● **Work request**: What you return must match the records below exactly, down to each character.

● **Data to process**:

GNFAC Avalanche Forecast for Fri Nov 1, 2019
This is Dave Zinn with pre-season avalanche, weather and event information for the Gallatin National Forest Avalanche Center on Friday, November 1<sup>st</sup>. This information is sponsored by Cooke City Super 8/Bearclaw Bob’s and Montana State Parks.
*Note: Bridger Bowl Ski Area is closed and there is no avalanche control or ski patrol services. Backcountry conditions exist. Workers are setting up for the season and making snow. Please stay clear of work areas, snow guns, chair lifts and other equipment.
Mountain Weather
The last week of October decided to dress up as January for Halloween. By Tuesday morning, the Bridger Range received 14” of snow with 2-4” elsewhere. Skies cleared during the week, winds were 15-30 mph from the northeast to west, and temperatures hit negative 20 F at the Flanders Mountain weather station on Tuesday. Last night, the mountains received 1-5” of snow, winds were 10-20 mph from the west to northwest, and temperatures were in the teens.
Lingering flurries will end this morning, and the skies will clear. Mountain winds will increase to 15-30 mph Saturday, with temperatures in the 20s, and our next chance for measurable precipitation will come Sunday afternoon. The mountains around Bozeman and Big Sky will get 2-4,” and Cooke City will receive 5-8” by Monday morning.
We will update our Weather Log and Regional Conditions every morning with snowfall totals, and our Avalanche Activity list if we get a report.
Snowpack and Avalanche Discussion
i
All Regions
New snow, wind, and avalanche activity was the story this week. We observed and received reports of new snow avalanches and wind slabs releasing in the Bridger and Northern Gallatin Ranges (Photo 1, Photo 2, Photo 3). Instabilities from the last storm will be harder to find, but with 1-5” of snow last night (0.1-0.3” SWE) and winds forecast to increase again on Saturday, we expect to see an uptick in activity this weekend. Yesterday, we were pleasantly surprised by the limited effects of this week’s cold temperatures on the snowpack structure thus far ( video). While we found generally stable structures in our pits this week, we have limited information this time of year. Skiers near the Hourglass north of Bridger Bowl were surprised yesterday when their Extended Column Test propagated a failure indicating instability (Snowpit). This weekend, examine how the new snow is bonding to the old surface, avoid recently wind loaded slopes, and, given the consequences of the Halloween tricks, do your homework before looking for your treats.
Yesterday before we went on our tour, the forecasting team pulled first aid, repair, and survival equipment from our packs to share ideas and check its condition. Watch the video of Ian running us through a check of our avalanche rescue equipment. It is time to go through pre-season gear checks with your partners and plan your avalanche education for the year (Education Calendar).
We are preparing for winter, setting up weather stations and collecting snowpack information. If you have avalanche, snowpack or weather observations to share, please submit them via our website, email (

● **Exercise answer**:
GNFAC Avalanche Forecast for Fri Nov 1, 2019
This is Dave Zinn with pre-season avalanche, weather and event information for the Gallatin National Forest Avalanche Center on Friday, November 1<sup>st</sup>. This information is sponsored by Cooke City Super 8/Bearclaw Bob’s and Montana State Parks.
*Note: Bridger Bowl Ski Area is closed and there is no avalanche control or ski patrol services. Backcountry conditions exist. Workers are setting up for the season and making snow. Please stay clear of work areas, snow guns, chair lifts and other equipment.
Mountain Weather
The last week of October decided to dress up as January for Halloween. By Tuesday morning, the Bridger Range received 14” of snow with 2-4” elsewhere. Skies cleared during the week, winds were 15-30 mph from the northeast to west, and temperatures hit negative 20 F at the Flanders Mountain weather station on Tuesday. Last night, the mountains received 1-5” of snow, winds were 10-20 mph from the west to northwest, and temperatures were in the teens.
Lingering flurries will end this morning, and the skies will clear. Mountain winds will increase to 15-30 mph Saturday, with temperatures in the 20s, and our next chance for measurable precipitation will come Sunday afternoon. The mountains around Bozeman and Big Sky will get 2-4,” and Cooke City will receive 5-8” by Monday morning.
We will update our Weather Log and Regional Conditions every morning with snowfall totals, and our Avalanche Activity list if we get a report.
Snowpack and Avalanche Discussion
i
All Regions
New snow, wind, and avalanche activity was the story this week. We observed and received reports of new snow avalanches and wind slabs releasing in the Bridger and Northern Gallatin Ranges (Photo 1, Photo 2, Photo 3). Instabilities from the last storm will be harder to find, but with 1-5” of snow last night (0.1-0.3” SWE) and winds forecast to increase again on Saturday, we expect to see an uptick in activity this weekend. Yesterday, we were pleasantly surprised by the limited effects of this week’s cold temperatures on the snowpack structure thus far ( video). While we found generally stable structures in our pits this week, we have limited information this time of year. Skiers near the Hourglass north of Bridger Bowl were surprised yesterday when their Extended Column Test propagated a failure indicating instability (Snowpit). This weekend, examine how the new snow is bonding to the old surface, avoid recently wind loaded slopes, and, given the consequences of the Halloween tricks, do your homework before looking for your treats.
Yesterday before we went on our tour, the forecasting team pulled first aid, repair, and survival equipment from our packs to share ideas and check its condition. Watch the video of Ian running us through a check of our avalanche rescue equipment. It is time to go through pre-season gear checks with your partners and plan your avalanche education for the year (Education Calendar).
We are preparing for winter, setting up weather stations and collecting snowpack information. If you have avalanche, snowpack or weather observations to share, please submit them via our website, email (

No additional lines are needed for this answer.